> THE DATA

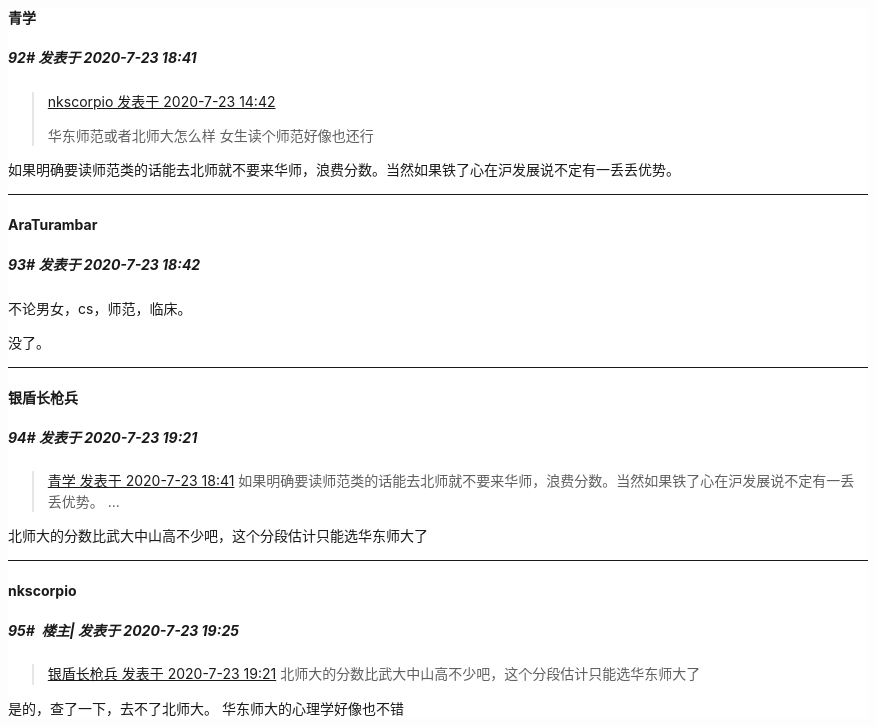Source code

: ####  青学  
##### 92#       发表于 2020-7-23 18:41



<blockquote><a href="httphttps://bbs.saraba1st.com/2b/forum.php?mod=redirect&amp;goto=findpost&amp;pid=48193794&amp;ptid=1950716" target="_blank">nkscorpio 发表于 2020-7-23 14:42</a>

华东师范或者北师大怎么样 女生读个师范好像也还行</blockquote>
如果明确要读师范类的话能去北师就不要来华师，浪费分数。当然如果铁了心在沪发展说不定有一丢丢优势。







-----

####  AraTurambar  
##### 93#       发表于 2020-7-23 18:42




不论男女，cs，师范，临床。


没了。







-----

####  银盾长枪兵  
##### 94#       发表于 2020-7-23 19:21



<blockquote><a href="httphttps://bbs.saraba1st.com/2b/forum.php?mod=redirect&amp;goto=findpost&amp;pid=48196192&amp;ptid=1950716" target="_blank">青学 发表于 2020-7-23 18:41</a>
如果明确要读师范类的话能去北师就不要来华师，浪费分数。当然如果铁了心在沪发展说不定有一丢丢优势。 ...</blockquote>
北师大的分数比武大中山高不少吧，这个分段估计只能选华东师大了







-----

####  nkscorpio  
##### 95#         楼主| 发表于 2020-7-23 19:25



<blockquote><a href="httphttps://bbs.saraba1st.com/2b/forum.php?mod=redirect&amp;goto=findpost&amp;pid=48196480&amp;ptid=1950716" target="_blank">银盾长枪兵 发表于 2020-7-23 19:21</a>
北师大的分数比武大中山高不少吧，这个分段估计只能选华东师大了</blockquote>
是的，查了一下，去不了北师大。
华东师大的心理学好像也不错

* * *

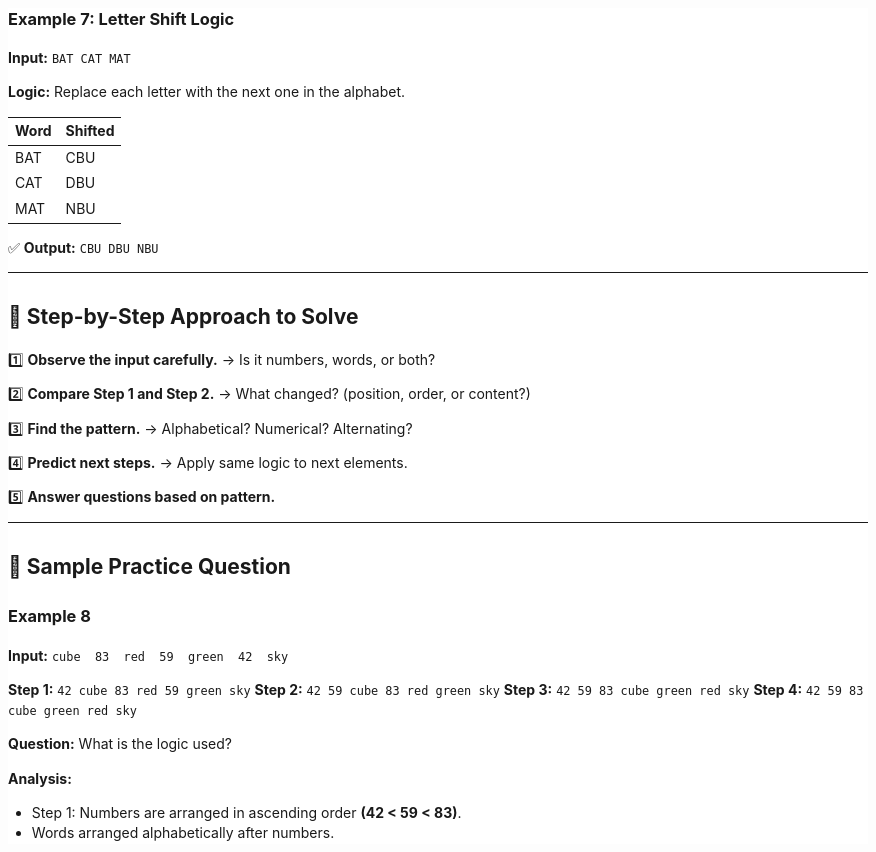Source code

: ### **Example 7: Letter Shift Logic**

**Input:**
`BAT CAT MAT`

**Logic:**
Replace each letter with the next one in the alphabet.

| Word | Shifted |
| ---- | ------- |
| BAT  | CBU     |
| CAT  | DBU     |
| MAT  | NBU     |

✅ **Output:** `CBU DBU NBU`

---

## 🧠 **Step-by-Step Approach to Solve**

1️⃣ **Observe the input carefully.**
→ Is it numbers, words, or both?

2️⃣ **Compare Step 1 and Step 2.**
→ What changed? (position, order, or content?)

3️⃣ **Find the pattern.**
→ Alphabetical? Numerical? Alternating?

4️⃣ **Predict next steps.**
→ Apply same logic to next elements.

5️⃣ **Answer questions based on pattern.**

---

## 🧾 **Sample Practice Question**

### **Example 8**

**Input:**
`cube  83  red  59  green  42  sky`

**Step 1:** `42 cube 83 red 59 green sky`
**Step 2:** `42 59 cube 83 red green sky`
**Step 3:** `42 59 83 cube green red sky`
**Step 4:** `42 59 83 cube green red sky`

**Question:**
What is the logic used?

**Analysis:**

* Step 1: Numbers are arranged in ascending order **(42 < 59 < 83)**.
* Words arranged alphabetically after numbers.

> TASK TO CARRY OUT
Please rewrite the lines from the one containing "order **(42 < 59 < 83)**." through the one containing "alphabetically after numbers.", changing "ascending" to "increasing" and leaving everything else as it is.

> ANSWER SPACE
* Step 1: Numbers are arranged in increasing order **(42 < 59 < 83)**.
* Words arranged alphabetically after numbers.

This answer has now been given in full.